§ **PAGE TEXT**:
————————
The Sukanya Samriddhi Account or SSA was launched by the Government of India in 2015 to ensure a bright future for the girl children by facilitating their education and marriage expenses. The benefits of SSA are countless and offer a very attractive long term investment option including benefits under the income tax laws. However, there are much confusion and questions among the people about the SSA investment scheme and rules.

This article presents the SSA laws and rules in a simple and layman approach so that the confusion and questions among the investors get cleared.


    Introduction

    The Central Government launched the “Beti Bachao, Beti Padhao” scheme in January 2015 with the aim of bringing about an overall positive change in the mindsets of the people and to end discrimination against the girl child. 

    Through this scheme, the government would sensitize the citizens of this country towards the concerns of the girl child and women, thereby leading to the larger goal of gender equality.
————————
§ **EXERCISE SET**:
(1) List each aim or goal that the article on the Sukanya Samriddhi Account attributes to the "Beti Bachao, Beti Padhao" scheme.
(2) Pick up the article on the Sukanya Samriddhi Account after its last sentence and keep writing.

Saved entries:
————————
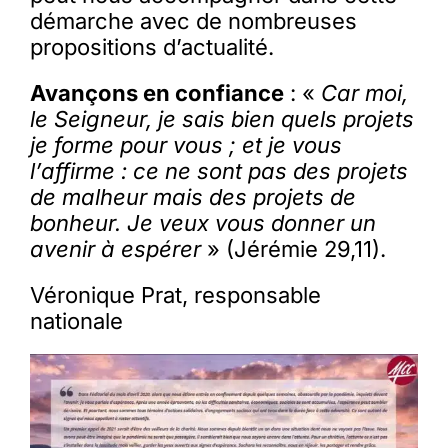
démarche avec de nombreuses
propositions d’actualité.
Avançons en confiance
: «
Car moi,
le Seigneur, je sais bien quels projets
je forme pour vous ; et je vous
l’affirme : ce ne sont pas des projets
de malheur mais des projets de
bonheur. Je veux vous donner un
avenir à espérer
» (Jérémie 29,11).
Véronique Prat, responsable
nationale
————————
§ **ANSWERS PROVIDED**:
(1)
- Bringing about an overall positive change in the mindsets of the people
- Ending discrimination against the girl child
- Sensitizing the citizens of the country toward the concerns of the girl child and women
- Reaching the larger goal of gender equality

(2)
    Along with the "Beti Bachao, Beti Padhao" scheme, the government also launched the “Sukanya Samriddhi Account” programme.

    Despite being a small savings scheme, the Sukanya Samriddhi Account has the potential to have a phenomenal impact on the lives and self-esteem of young girls in the country. 

    The scheme aims to ensure a bright future for girl children by facilitating their education and marriage expenses.


    Relevant Legislation governing SSA

    1. The Government Savings Banks Act, 1873 now titled as the Government Savings Promotion Act, 1873.
    2. The Government Savings Promotion General Rules, 2018 and,
    3. The Sukanya Samriddhi Account Scheme, 2019. It came into effect from 12th December 2019 and overrides all the earlier rules notified so far prior to December 12, 2019.
    Originally, the  Sukanya Samridhi Account Rules, 2014 was released in December 2014. The 2014 rules were replaced by  Sukanya Samridhi Account Rules, 2016. The rules were amended from time to time.
    Presently, Sukanya Samriddhi Account Scheme, 2019 is in force. 

    Who can Open Sukanya Samriddhi Account

    1. An account can be opened only by the guardian of a girl child.

    2. Account under this scheme can be opened only for a girl child whose age is less than 10 years as on the date of opening of the account.


    3. A girl child can have only one account under this scheme.


    4. The birth certificate of the girl child must be attached with the account opening form along with the KYC documents of the guardian.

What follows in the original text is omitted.